認識論や心の哲学の将来の貢献

 将棋ブームの立役者となれば、藤井君だけでなく、AI将棋のソフトも挙げなければならない。既にプロより強いソフトが幾つも開発されている。自動車の自動運転AIも存在し、特定分野のAIの数と種類は今世紀に入り格段に増え続けている。そして、より普遍的なAIが開発され、その将来となれば人間自身のソフト、つまり鉄腕アトムのような人間型ロボットということになるだろう。チューリング・テストに合格するAI、万能チューリングマシーンの夢が次第に実現に近づいている。そんな夢の一つが学習ロボット。先生の代わりをするロボットが子供たちを教育するシステムができるなら、人間社会は情報や知識の伝達だけでなく、科学の次の段階へと入っていくことになろう。当然、そのような学習システムが働くためには子供が何をどのようにどの程度理解したかを判定できていなければならない。そのためには子供と対話でき、子供が何をどのように理解したかを的確に知ることができるシステムが必要となる。まさに子供の心の内を知っていなければならない。このような認知工学が可能であれば、このシステムの適用範囲は限りなく広がるだろう。

 この学習システムを人間の会話や質疑応答の評価判定に使うことは、誰でもすぐに想像できる。加計問題や稲田問題への応用も然りである。情報を的確に知ったかどうかを判定できるシステムがあれば、国会での質疑応答についての評価をこのシステムにさせ、それぞれの質疑応答に点数をつけることは簡単で、公平な評点として利用できるだろう。さらに、このシステムは資格試験などの評価判定に使うこともでき、しかも近い将来に実現できる可能性が高い。大袈裟に表現すれば、人間の心的能力を生み出し、判定し、高めるAIシステムということになるだろう。

 こんなシステムをつくり、人の心の内を探ろうというのは狂気の科学者が思いつくことであり、科学哲学者がやるくらいで、普通の哲学者はとんでもないことだと激しく抗議するというのが通り相場だろう。では、国会の質疑を根底から変える他のアイデアがあるのかといえば、そんなアイデアはどこにもない。人間のあるべき姿を説く哲学は話し始めは見事なのだ、次第に議論は空を舞うようになっていき、その結論となると貧弱この上なくなってしまう。近代以降の人間観の根底にある心や精神に対する考えや態度は、心の内側への介入や操作を許すほど寛容ではないどころか、それらを防御しようとするのである。

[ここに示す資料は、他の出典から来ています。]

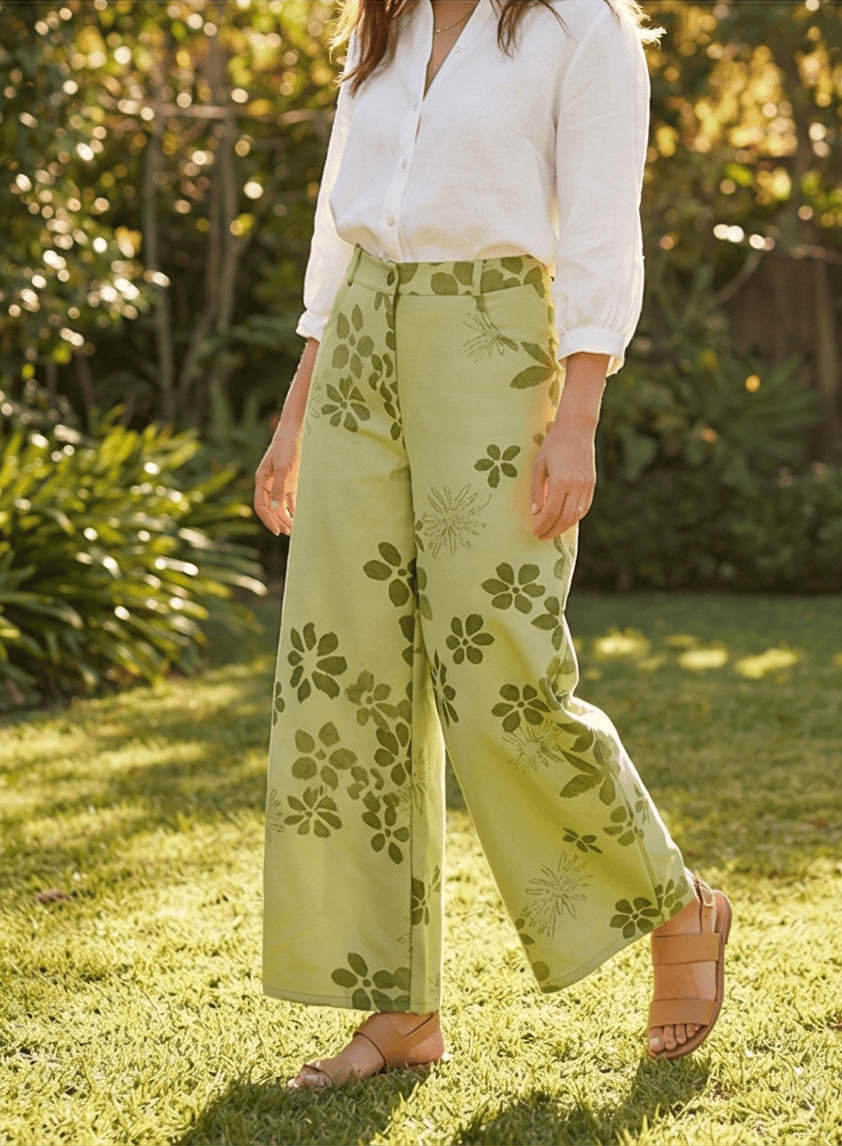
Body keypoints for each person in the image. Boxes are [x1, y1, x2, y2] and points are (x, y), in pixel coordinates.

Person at [254, 0, 732, 1090]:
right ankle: (397, 1009)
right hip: (358, 347)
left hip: (494, 342)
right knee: (345, 675)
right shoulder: (381, 25)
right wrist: (296, 410)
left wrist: (578, 417)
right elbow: (339, 223)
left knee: (500, 668)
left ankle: (673, 901)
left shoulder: (581, 27)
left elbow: (603, 230)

 さて、肝心なことはこのこと。近い将来、この教育ロボットができ、人間との質疑応答への評価に利用され、それが公開されるということになると、当然ながら猛反対にあう筈である。現在の私たちには個人のプライバシーや権利が侵害されると予想されるからである。これが前回述べた「心の壁」である。学習ロボットが勝手に人間の心の中を覗くとなれば、それに対して非難が激しく浴びせられることは必定である。それこそ悪魔の仕業とされ、猛反対に会うことになる。現在の私たちには明らかに人権侵害である。もしこのシステムの採用を許すなら、それは過去に人の心の内を知ろうとして考え出された拷問と何ら変わらないと糾弾されるのではないか。裁判での宣誓証言なら許されるのだが、それが実質的に強制されるとなると誰もが異議を唱えることになる。

 このような激しい反対が起こることが確かであることは何を意味しているのだろうか。そこにこそ私たちは人間のもつ両価的な性(さが)を見ることになる。私たち人間は、

 

知りたい人間

隠したい人間

 

沈黙する人間

暴露する人間

 

の二つの側面を併せ持っている。同じ人間でも状況や文脈に応じて二種類の人間の間を行ったり来たりする。その行ったり来たりの背後にある人間らしさは次の二つの言明に集約されるのではないか。

 

人は他人のことを知りたい。

人は自分のことを隠したい。

 

これが心の壁に対する基本的な二つの異なる動機である。これらは誰もが普通にもっている欲求であり、自己愛の基本表現と言ってもいい。出来上がってしまった心の壁の前で中を知りたい気持ちと壁によって中を隠したい気持ちは相反するものだが、両方とも自然な欲求として誰もがもっているものである。だから、例えば、プライバシー保護の権利と情報公開の権利は相反する事柄でありながら、共に訴え続けられてきた。それらが衝突する場面は少なからず存在し、実際しばしば衝突している。

 この状況が変わらない限り、教育ロボット計画は簡単には公認されず、「記憶にない」を繰り返す証言への適切な対応もほぼ不可能となるのである。それだけでなく、鉄腕アトムをつくる夢も人間の尊厳を傷つけることになるゆえに禁止ということになる。鉄腕アトムをつくって心の壁の一部に穴をあけることを許すかどうか、許せば「記憶にない」証言にも対処できる。いずれを選択するかは大変厄介な難問である。